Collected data
== Segment start ==
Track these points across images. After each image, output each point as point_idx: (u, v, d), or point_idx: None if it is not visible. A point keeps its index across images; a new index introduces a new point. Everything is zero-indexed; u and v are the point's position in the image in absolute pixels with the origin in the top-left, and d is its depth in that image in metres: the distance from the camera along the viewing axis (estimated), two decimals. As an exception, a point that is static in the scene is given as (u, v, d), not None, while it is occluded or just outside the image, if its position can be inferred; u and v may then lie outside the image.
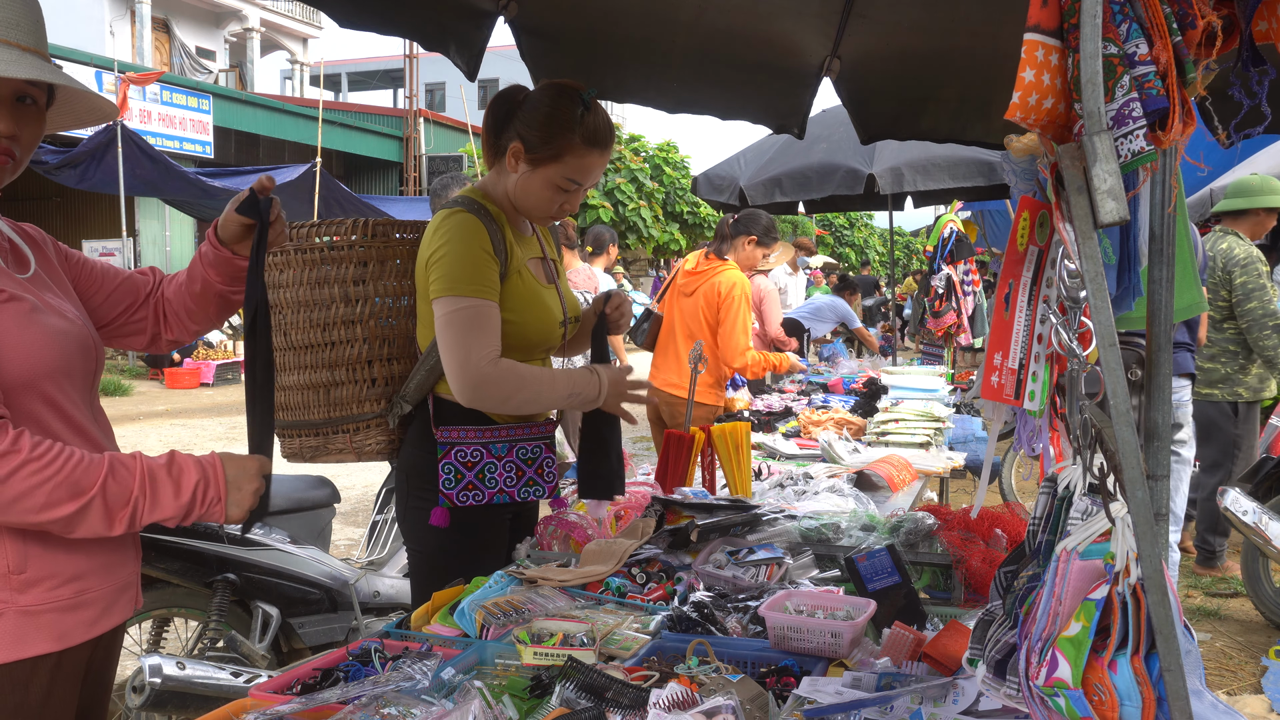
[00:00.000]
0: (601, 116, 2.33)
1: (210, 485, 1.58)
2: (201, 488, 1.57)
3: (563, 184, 2.32)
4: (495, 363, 2.23)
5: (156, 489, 1.53)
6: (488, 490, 2.37)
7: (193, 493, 1.56)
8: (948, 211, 9.20)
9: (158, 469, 1.54)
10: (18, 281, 1.58)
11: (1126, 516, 1.10)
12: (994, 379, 1.40)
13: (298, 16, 32.07)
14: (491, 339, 2.25)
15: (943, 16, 2.92)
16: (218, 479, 1.60)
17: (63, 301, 1.68)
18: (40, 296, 1.61)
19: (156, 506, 1.53)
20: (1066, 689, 1.10)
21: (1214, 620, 5.04)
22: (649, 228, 22.02)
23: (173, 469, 1.56)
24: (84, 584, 1.58)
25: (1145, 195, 1.32)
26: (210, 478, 1.59)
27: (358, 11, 2.59)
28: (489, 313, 2.26)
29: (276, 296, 2.44)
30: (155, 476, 1.53)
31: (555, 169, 2.31)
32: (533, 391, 2.27)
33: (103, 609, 1.62)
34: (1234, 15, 1.25)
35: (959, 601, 2.21)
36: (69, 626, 1.55)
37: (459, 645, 1.82)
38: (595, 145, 2.31)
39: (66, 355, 1.59)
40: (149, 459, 1.56)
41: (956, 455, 4.11)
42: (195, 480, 1.57)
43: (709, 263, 5.22)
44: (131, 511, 1.51)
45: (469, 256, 2.25)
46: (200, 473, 1.58)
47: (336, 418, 2.43)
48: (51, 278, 1.72)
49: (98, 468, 1.48)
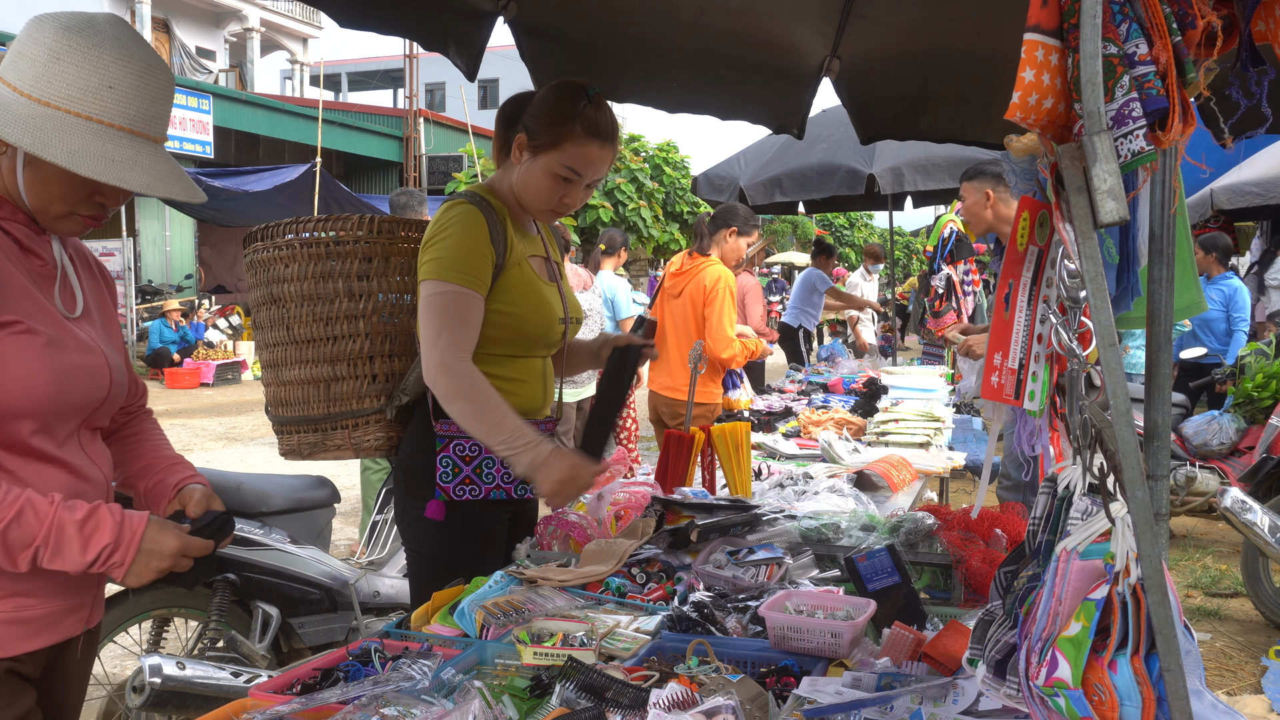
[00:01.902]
0: (605, 112, 2.35)
1: (117, 551, 1.58)
2: (108, 551, 1.57)
3: (562, 172, 2.32)
4: (464, 360, 2.23)
5: (62, 542, 1.54)
6: (484, 485, 2.37)
7: (98, 553, 1.56)
8: (948, 211, 9.19)
9: (68, 523, 1.54)
10: (51, 316, 1.61)
11: (1126, 516, 1.10)
12: (994, 379, 1.40)
13: (298, 16, 32.08)
14: (468, 331, 2.25)
15: (943, 16, 2.92)
16: (130, 547, 1.59)
17: (100, 338, 1.72)
18: (71, 332, 1.64)
19: (59, 557, 1.54)
20: (1066, 689, 1.10)
21: (1214, 620, 5.04)
22: (649, 228, 22.01)
23: (86, 526, 1.56)
24: (25, 600, 1.60)
25: (1145, 195, 1.32)
26: (122, 544, 1.58)
27: (358, 11, 2.60)
28: (471, 303, 2.26)
29: (281, 290, 2.45)
30: (64, 530, 1.53)
31: (555, 156, 2.31)
32: (476, 408, 2.20)
33: (45, 625, 1.64)
34: (1233, 15, 1.25)
35: (959, 601, 2.21)
36: (4, 638, 1.58)
37: (459, 645, 1.81)
38: (595, 136, 2.31)
39: (69, 395, 1.61)
40: (69, 510, 1.55)
41: (956, 455, 4.12)
42: (105, 543, 1.57)
43: (692, 261, 5.26)
44: (32, 555, 1.52)
45: (463, 245, 2.27)
46: (113, 537, 1.58)
47: (336, 413, 2.44)
48: (103, 316, 1.77)
49: (6, 508, 1.50)
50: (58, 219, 1.63)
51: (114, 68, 1.56)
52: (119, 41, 1.57)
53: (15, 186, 1.59)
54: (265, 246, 2.48)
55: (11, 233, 1.61)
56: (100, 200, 1.63)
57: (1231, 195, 9.05)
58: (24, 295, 1.58)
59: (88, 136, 1.54)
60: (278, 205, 13.53)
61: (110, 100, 1.56)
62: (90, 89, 1.54)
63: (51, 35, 1.55)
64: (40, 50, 1.55)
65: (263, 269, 2.49)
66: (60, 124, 1.53)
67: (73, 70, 1.54)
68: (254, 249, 2.51)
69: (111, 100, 1.56)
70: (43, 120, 1.53)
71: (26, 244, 1.63)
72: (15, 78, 1.56)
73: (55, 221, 1.64)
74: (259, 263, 2.50)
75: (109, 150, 1.55)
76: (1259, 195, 8.88)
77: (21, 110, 1.53)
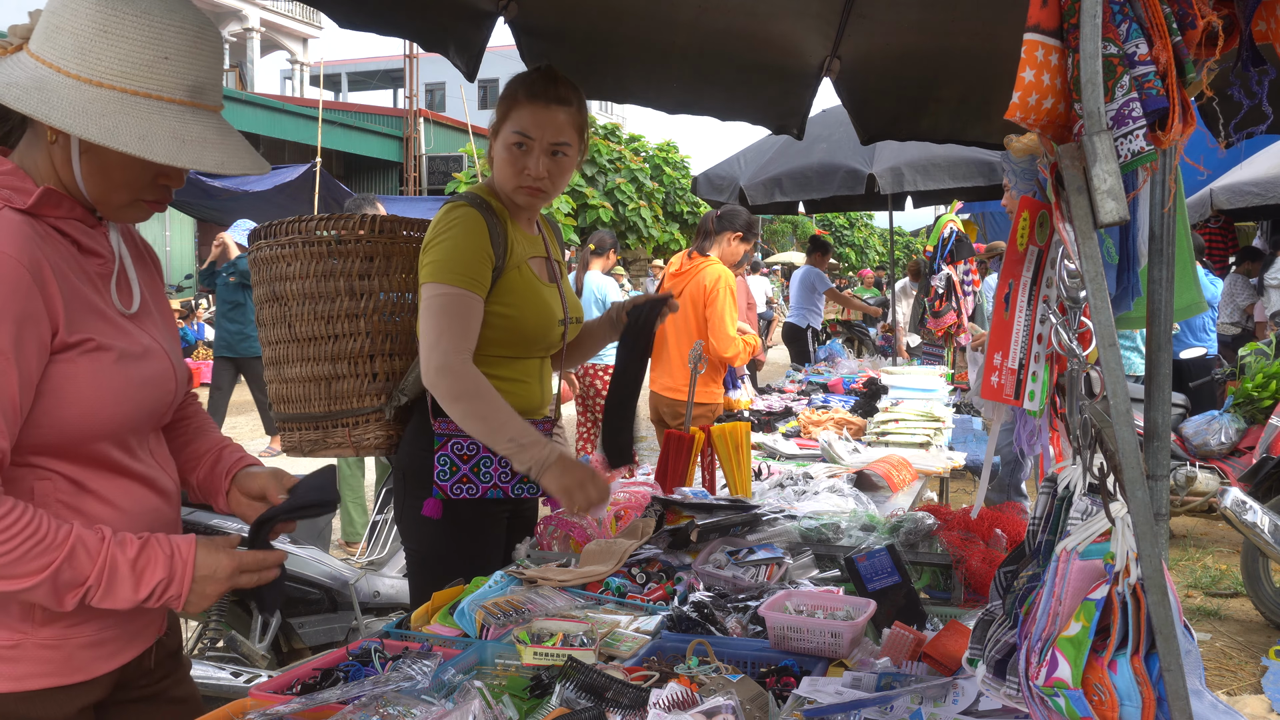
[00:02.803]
0: (551, 78, 2.36)
1: (172, 585, 1.47)
2: (162, 587, 1.46)
3: (512, 139, 2.34)
4: (465, 361, 2.23)
5: (114, 582, 1.43)
6: (482, 484, 2.37)
7: (151, 589, 1.45)
8: (948, 211, 9.20)
9: (120, 562, 1.43)
10: (115, 325, 1.50)
11: (1126, 516, 1.10)
12: (994, 379, 1.40)
13: (298, 16, 32.09)
14: (468, 332, 2.26)
15: (943, 16, 2.92)
16: (184, 578, 1.48)
17: (159, 333, 1.62)
18: (134, 337, 1.54)
19: (110, 596, 1.43)
20: (1066, 689, 1.10)
21: (1214, 620, 5.04)
22: (649, 228, 22.02)
23: (138, 562, 1.45)
24: (105, 622, 1.53)
25: (1145, 195, 1.32)
26: (176, 576, 1.47)
27: (357, 12, 2.60)
28: (470, 305, 2.27)
29: (283, 288, 2.46)
30: (116, 569, 1.43)
31: (505, 130, 2.36)
32: (479, 410, 2.20)
33: (124, 642, 1.58)
34: (1234, 15, 1.25)
35: (959, 601, 2.21)
36: (87, 660, 1.52)
37: (459, 645, 1.82)
38: (535, 98, 2.33)
39: (144, 405, 1.53)
40: (120, 546, 1.44)
41: (956, 455, 4.12)
42: (158, 580, 1.46)
43: (691, 261, 5.26)
44: (82, 595, 1.42)
45: (463, 248, 2.28)
46: (167, 571, 1.47)
47: (336, 411, 2.45)
48: (157, 304, 1.66)
49: (58, 549, 1.38)
50: (121, 208, 1.50)
51: (168, 35, 1.41)
52: (168, 6, 1.42)
53: (71, 177, 1.46)
54: (268, 245, 2.48)
55: (69, 233, 1.47)
56: (164, 183, 1.50)
57: (1231, 195, 9.06)
58: (89, 310, 1.46)
59: (153, 116, 1.40)
60: (278, 205, 13.51)
61: (168, 72, 1.41)
62: (146, 62, 1.39)
63: (94, 7, 1.38)
64: (82, 23, 1.38)
65: (265, 267, 2.50)
66: (120, 105, 1.38)
67: (123, 44, 1.38)
68: (257, 247, 2.52)
69: (169, 72, 1.41)
70: (101, 104, 1.38)
71: (86, 244, 1.50)
72: (55, 55, 1.40)
73: (119, 210, 1.51)
74: (262, 260, 2.51)
75: (177, 129, 1.41)
76: (1259, 195, 8.89)
77: (71, 93, 1.38)
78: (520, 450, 2.18)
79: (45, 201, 1.44)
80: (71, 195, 1.48)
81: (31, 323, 1.36)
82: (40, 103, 1.38)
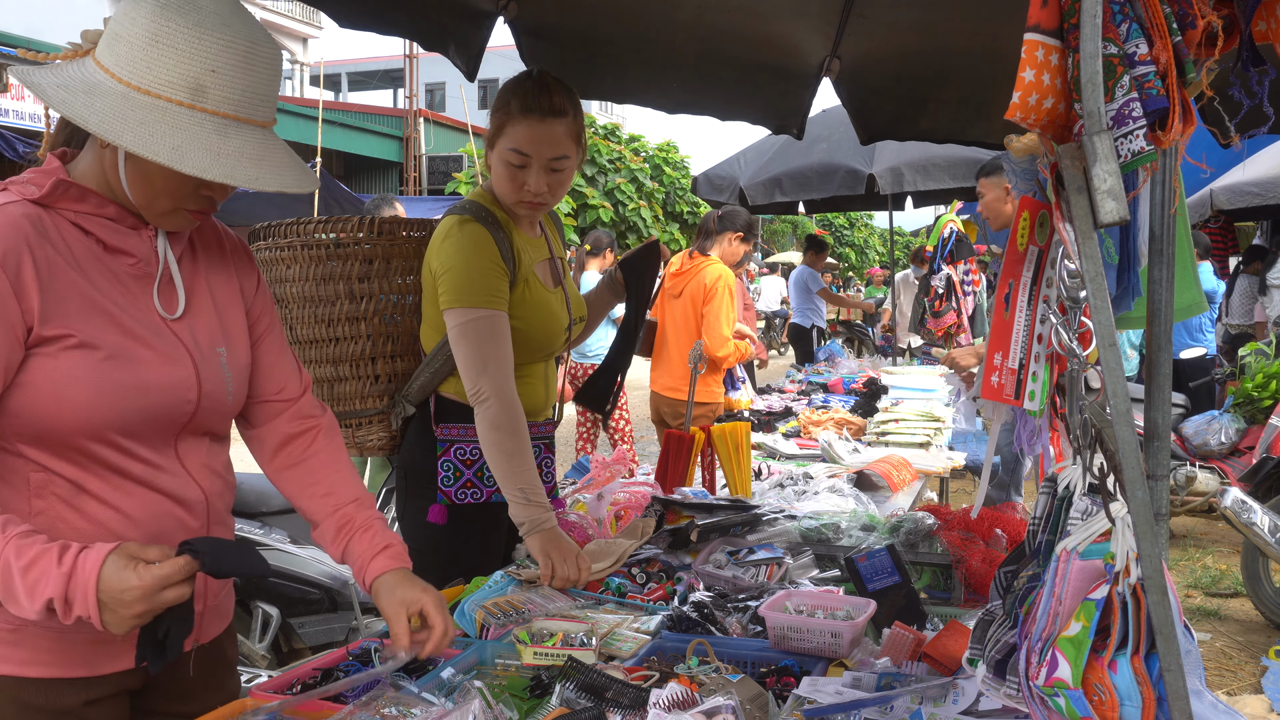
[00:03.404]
0: (545, 87, 2.27)
1: (74, 605, 1.32)
2: (60, 605, 1.32)
3: (511, 158, 2.28)
4: (514, 391, 2.23)
5: (11, 588, 1.33)
6: (485, 488, 2.37)
7: (44, 605, 1.32)
8: (948, 211, 9.19)
9: (14, 570, 1.33)
10: (119, 325, 1.48)
11: (1126, 516, 1.10)
12: (994, 379, 1.40)
13: (298, 16, 32.08)
14: (507, 356, 2.26)
15: (943, 16, 2.91)
16: (86, 600, 1.32)
17: (203, 341, 1.58)
18: (148, 340, 1.50)
19: (13, 603, 1.34)
20: (1066, 689, 1.10)
21: (1214, 620, 5.04)
22: (649, 228, 22.01)
23: (30, 573, 1.32)
24: None
25: (1145, 195, 1.32)
26: (76, 598, 1.32)
27: (357, 12, 2.60)
28: (500, 325, 2.26)
29: (282, 291, 2.45)
30: (9, 574, 1.33)
31: (501, 144, 2.29)
32: (510, 447, 2.20)
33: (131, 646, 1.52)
34: (1234, 15, 1.25)
35: (959, 601, 2.21)
36: (89, 656, 1.51)
37: (459, 645, 1.82)
38: (530, 112, 2.25)
39: (133, 411, 1.48)
40: (15, 551, 1.33)
41: (956, 455, 4.12)
42: (47, 597, 1.32)
43: (692, 261, 5.27)
44: None
45: (478, 268, 2.25)
46: (59, 589, 1.32)
47: (339, 413, 2.45)
48: (220, 301, 1.63)
49: None
50: (164, 215, 1.51)
51: (217, 49, 1.41)
52: (222, 19, 1.43)
53: (118, 181, 1.48)
54: (267, 246, 2.48)
55: (94, 231, 1.48)
56: (207, 194, 1.51)
57: (1231, 195, 9.05)
58: (87, 306, 1.45)
59: (191, 128, 1.41)
60: (278, 205, 13.50)
61: (214, 85, 1.42)
62: (191, 75, 1.41)
63: (148, 16, 1.40)
64: (138, 30, 1.41)
65: (265, 269, 2.49)
66: (161, 115, 1.40)
67: (172, 55, 1.40)
68: (256, 248, 2.51)
69: (215, 85, 1.42)
70: (142, 111, 1.40)
71: (113, 243, 1.50)
72: (112, 61, 1.42)
73: (162, 218, 1.52)
74: (261, 262, 2.50)
75: (214, 143, 1.42)
76: (1259, 195, 8.88)
77: (117, 100, 1.40)
78: (525, 504, 2.18)
79: (59, 193, 1.45)
80: (115, 199, 1.50)
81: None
82: (83, 106, 1.39)
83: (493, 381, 2.22)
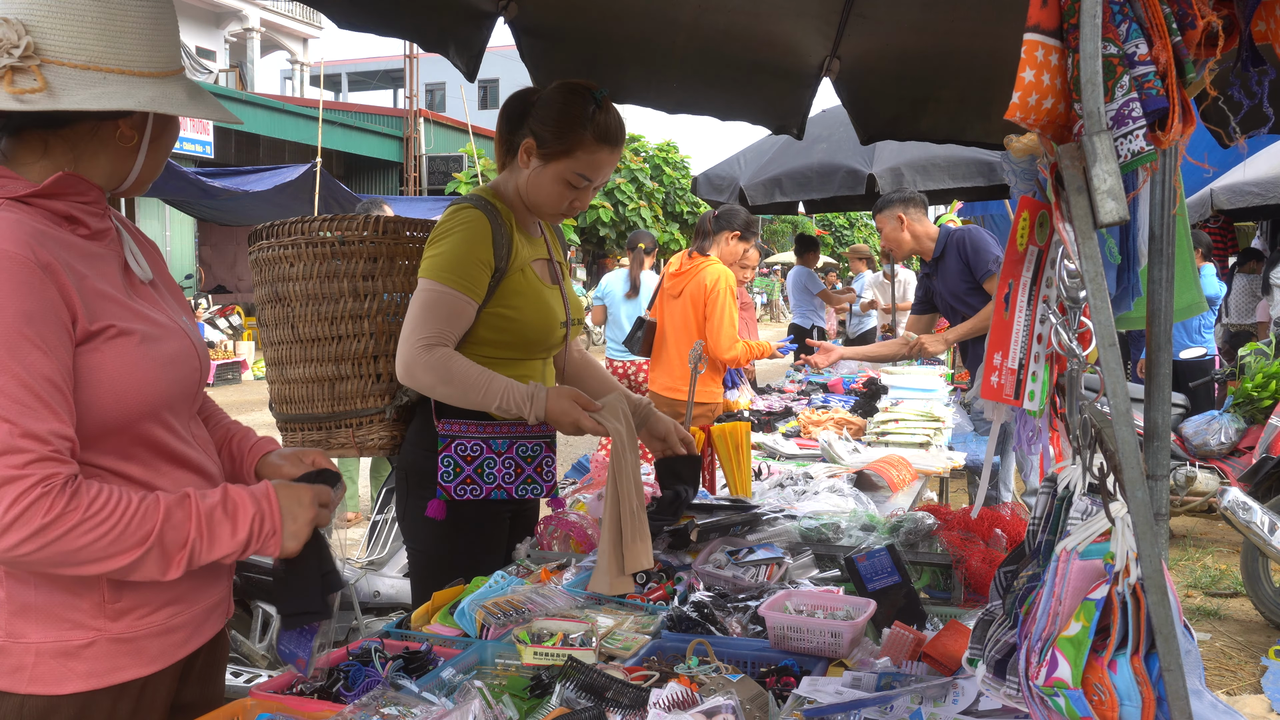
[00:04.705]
0: (613, 115, 2.37)
1: (266, 519, 1.51)
2: (258, 521, 1.50)
3: (573, 179, 2.34)
4: (429, 349, 2.21)
5: (214, 529, 1.46)
6: (485, 485, 2.38)
7: (249, 528, 1.49)
8: (947, 211, 9.19)
9: (214, 507, 1.47)
10: (130, 308, 1.51)
11: (1126, 516, 1.10)
12: (994, 379, 1.40)
13: (298, 16, 32.08)
14: (441, 325, 2.24)
15: (943, 16, 2.92)
16: (273, 511, 1.52)
17: (174, 312, 1.62)
18: (152, 318, 1.54)
19: (214, 546, 1.46)
20: (1066, 689, 1.10)
21: (1214, 620, 5.04)
22: (649, 228, 22.03)
23: (228, 505, 1.49)
24: (176, 608, 1.54)
25: (1145, 195, 1.32)
26: (265, 510, 1.51)
27: (357, 12, 2.60)
28: (456, 304, 2.26)
29: (286, 289, 2.45)
30: (212, 516, 1.47)
31: (566, 164, 2.33)
32: (459, 390, 2.22)
33: (194, 629, 1.59)
34: (1234, 15, 1.25)
35: (959, 601, 2.21)
36: (160, 650, 1.53)
37: (459, 645, 1.82)
38: (606, 142, 2.33)
39: (175, 384, 1.54)
40: (203, 499, 1.48)
41: (956, 455, 4.12)
42: (251, 515, 1.49)
43: (692, 261, 5.27)
44: (189, 554, 1.44)
45: (462, 250, 2.28)
46: (255, 506, 1.50)
47: (340, 411, 2.45)
48: (168, 286, 1.68)
49: (153, 515, 1.41)
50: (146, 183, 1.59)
51: (128, 11, 1.46)
52: None
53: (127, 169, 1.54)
54: (270, 245, 2.48)
55: (79, 217, 1.49)
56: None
57: (1231, 195, 9.05)
58: (103, 298, 1.47)
59: (152, 88, 1.47)
60: (278, 205, 13.52)
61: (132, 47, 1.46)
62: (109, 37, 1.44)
63: None
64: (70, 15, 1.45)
65: (268, 267, 2.50)
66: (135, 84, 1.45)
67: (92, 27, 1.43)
68: (259, 247, 2.52)
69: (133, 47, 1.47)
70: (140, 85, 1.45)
71: (96, 225, 1.52)
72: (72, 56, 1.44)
73: (140, 185, 1.59)
74: (264, 261, 2.50)
75: (170, 91, 1.49)
76: (1259, 195, 8.88)
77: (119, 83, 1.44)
78: (515, 410, 2.21)
79: (62, 186, 1.45)
80: (90, 182, 1.51)
81: (52, 314, 1.37)
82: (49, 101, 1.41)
83: (409, 347, 2.22)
== Segment end ==
TO DO
All lines above from the one holding "17: (63, 301, 1.68)" to the one holding "49: (98, 468, 1.48)", inclusive, are to be copied exactly; no other line is wanted.

PROBLEM SOLUTION
17: (63, 301, 1.68)
18: (40, 296, 1.61)
19: (156, 506, 1.53)
20: (1066, 689, 1.10)
21: (1214, 620, 5.04)
22: (649, 228, 22.02)
23: (173, 469, 1.56)
24: (84, 584, 1.58)
25: (1145, 195, 1.32)
26: (210, 478, 1.59)
27: (358, 11, 2.59)
28: (489, 313, 2.26)
29: (276, 296, 2.44)
30: (155, 476, 1.53)
31: (555, 169, 2.31)
32: (533, 391, 2.27)
33: (103, 609, 1.62)
34: (1234, 15, 1.25)
35: (959, 601, 2.21)
36: (69, 626, 1.55)
37: (459, 645, 1.82)
38: (595, 145, 2.31)
39: (66, 355, 1.59)
40: (149, 459, 1.56)
41: (956, 455, 4.11)
42: (195, 480, 1.57)
43: (709, 263, 5.22)
44: (131, 511, 1.51)
45: (469, 256, 2.25)
46: (200, 473, 1.58)
47: (336, 418, 2.43)
48: (51, 278, 1.72)
49: (98, 468, 1.48)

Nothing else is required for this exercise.